### PASSAGE TO READ:
---
Mental health professionals see this type of thing every year.

Shorter days and less sunlight trigger an affliction in many people known as Seasonal Affective Disorder (SAD). But this winter season, with consistently icy temperatures and chronic snowfall seems to be worse than normal.

“We had more inpatient days in January then we has last year,” Bueschel said. “It was a really high month for us. Usually January peaks pretty high up through April when we start to have sprint time again.

The winter season also tends to exacerbate problems for those in need of AODA (Alcohol or Drug Abuse) treatment. “It goes pretty hang in hang,” Bueschel said. “We see a spike in both this time of year, more people needing detox services, more people looking for out-patient services for AODA counseling. “The winter season can also worsen some of the health problems people experience the rest of the year.

“We’re also seeing a lot of the general medical conditions that are exacerbated by the depression and the anxiety that this can cause,” Halverson said.

“Oftentimes people express their depression in different ways; chest pain, abdominal pain. Most common is worsening of chronic pain or abdominal pain.”
---
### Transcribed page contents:
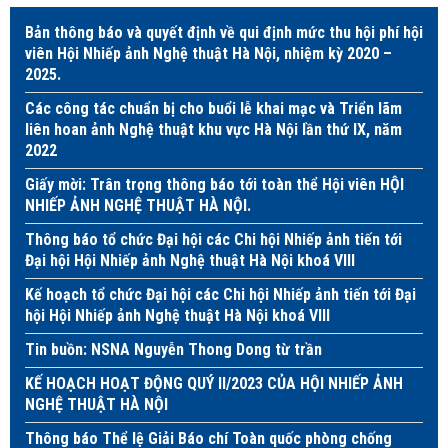
Bản thông báo và quyết định về qui định mức thu hội phí hội
viên Hội Nhiếp ảnh Nghệ thuật Hà Nội, nhiệm kỳ 2020 –
2025.
Các công tác chuẩn bị cho buổi lễ khai mạc và Triển lãm
liên hoan ảnh Nghệ thuật khu vực Hà Nội lần thứ IX, năm
2022
Giấy mời: Trân trọng thông báo tới toàn thể Hội viên HỘI
NHIẾP ẢNH NGHỆ THUẬT HÀ NỘI.
Thông báo tổ chức Đại hội các Chi hội Nhiếp ảnh tiến tới
Đại hội Hội Nhiếp ảnh Nghệ thuật Hà Nội khoá VIII
Kế hoạch tổ chức Đại hội các Chi hội Nhiếp ảnh tiến tới Đại
hội Hội Nhiếp ảnh Nghệ thuật Hà Nội khoá VIII
Tin buồn: NSNA Nguyễn Thong Dong từ trần
KẾ HOẠCH HOẠT ĐỘNG QUÝ II/2023 CỦA HỘI NHIẾP ẢNH
NGHỆ THUẬT HÀ NỘI
Thông báo Thể lệ Giải Báo chí Toàn quốc phòng chống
---
### REQUIRED ACTION A:
Check each statement against the passage on winter and mental health. Answer yes or no for each, and quote the words that decide it.
(i) Shorter days and less sunlight trigger Seasonal Affective Disorder in many people.
(ii) Halverson says headaches are the most common way people express depression.
(iii) Bueschel reports that more people seek out-patient AODA counseling at this time of year.
### REQUIRED ACTION B:
From the passage on winter and mental health, repeat everything from "Shorter days and" down to "worse than normal.", word for word.
### REQUIRED ACTION C:
Pick up the passage on winter and mental health after its last sentence and continue it.

### ANSWER SPACE A:
(i) Yes: "Shorter days and less sunlight trigger an affliction in many people known as Seasonal Affective Disorder (SAD)."
(ii) No: "Most common is worsening of chronic pain or abdominal pain."
(iii) Yes: "more people looking for out-patient services for AODA counseling."

### ANSWER SPACE B:
Shorter days and less sunlight trigger an affliction in many people known as Seasonal Affective Disorder (SAD). But this winter season, with consistently icy temperatures and chronic snowfall seems to be worse than normal.

### ANSWER SPACE C:
Not everyone who gets depressed this time of year can be clinically diagnosed with SAD.

“There’s a difference between being just sick of the snow and actually having depressive disorder,” Halverson said.

For some, it’s just the bleak monotony of the post Christmas, winter blues.

“We typically see this when the holidays are done and you just have winter,” Bueschel said. “And this year has been a very hard winter.”

“It’s very cold. And people who are economically strapped may have difficulties with their heating bills. You have to get out there to shovel every day and not all of us have a snow blower.”

Halverson said winter stress seems to be as prevalent this year as clinical depression.

“I think everyone is just sick of it,” he said. “We all live here so we all have a tolerance for it, but this has gone so far over. And then things that normally wouldn’t bother you n when you’ve already kind of had enough n start to bother you. People have had enough and they’re kind of irritable.”

Adding to the problem, many people aren’t getting enough sleep.

“They’re sleeping less because they’ve got to get up extra early to shovel before they go, and it’s tiring,” Halverson said. “It’s tiring and it just feels like you’re not getting ahead.”

One consequence of such feelings is sometimes displays of anger, which Halverson said is often seen as more socially acceptable than admitting to depression.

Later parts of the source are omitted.